The elephant becomes so accustomed to being held back by the rope, that merely the rope itself keeps the animal in check. If only they knew how powerful they really were. If only they realized that by the time they have grown up, even a rope “secured” to a pole would no longer be able to contain them, they would know what true freedom is. But they don’t.
Moses tells the same story in this week’s portion. God tells Moses that God has heard the cries of the children of Israel in their slavery to Pharaoh in Egypt and to tell them that God will rescue them from under their burdens, rescue them from their toil, redeem them with an outstretched arm and give them as God’s people the land of Abraham, Isaac, and Jacob. “And Moses spoke this to the children of Israel and they did not listen to Moses because of shortage of spirit and because of hard work.” (Ex. 6:9)
Here was God offering them liberation. Here was Moses offering them redemption, and they were so beaten down and accustomed to slavery, that like the elephants they simply couldn’t see it right before their eyes.
The Hebrew says they wouldn’t listen to Moses “mekotzer ruakh” which is usually translated as “their spirits were crushed,” or “shortness of spirit.” But I believe a better translation would be “narrowness of vision.” They weren’t able to see the liberation that was right before their eyes because they lacked vision both literally and figuratively.

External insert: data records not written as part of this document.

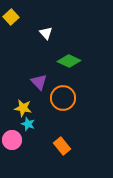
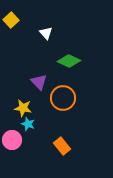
yellow square: moved 3 px down
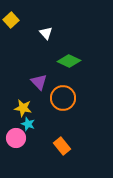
pink circle: moved 4 px right, 2 px up
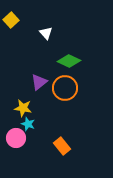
purple triangle: rotated 36 degrees clockwise
orange circle: moved 2 px right, 10 px up
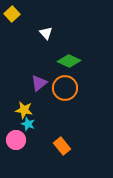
yellow square: moved 1 px right, 6 px up
purple triangle: moved 1 px down
yellow star: moved 1 px right, 2 px down
pink circle: moved 2 px down
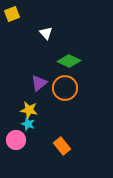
yellow square: rotated 21 degrees clockwise
yellow star: moved 5 px right
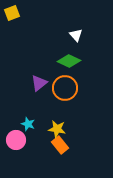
yellow square: moved 1 px up
white triangle: moved 30 px right, 2 px down
yellow star: moved 28 px right, 19 px down
orange rectangle: moved 2 px left, 1 px up
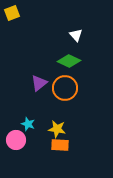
orange rectangle: rotated 48 degrees counterclockwise
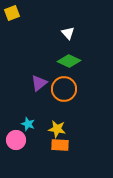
white triangle: moved 8 px left, 2 px up
orange circle: moved 1 px left, 1 px down
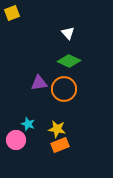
purple triangle: rotated 30 degrees clockwise
orange rectangle: rotated 24 degrees counterclockwise
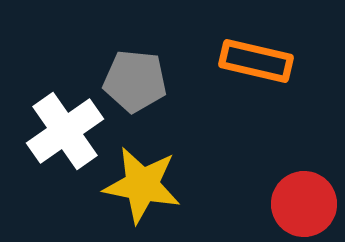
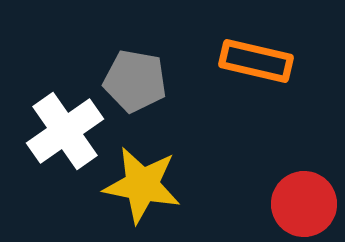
gray pentagon: rotated 4 degrees clockwise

Literally their eyes were those of slaves – cast upon the ground, avoiding eye contact, unassertive, not aggressive, non-threatening, without real vision. Figuratively they had been slaves so long they simply could not imagine anything better, bolder, brighter, bigger for their lives. They lost the ability to dream, to visualize their lives as free men and women, to embrace a vision of a better life and a better them.
So they didn’t, or couldn’t listen to Moses and his promise. They just couldn’t do it.
One of my frustrations in life as a rabbi is to see so many who still live like our ancestors in Egypt. They are fearful to have a vision of their lives that exalts them and could set them free. What this week’s portion teaches us is that just as the elephant could set himself free if he only chose, we can do the same for ourselves.
So often in life the real difference between slavery and freedom is vision. It is recognizing that it is ours to choose; that the chains with which we are held are mostly in our minds and not our ankles. It took the children of Israel a long time to realize what most of us must learn as well – that freedom is ours to take, hope is ours to embrace, and meaning and purpose in life is ours to envision at any moment in our lives.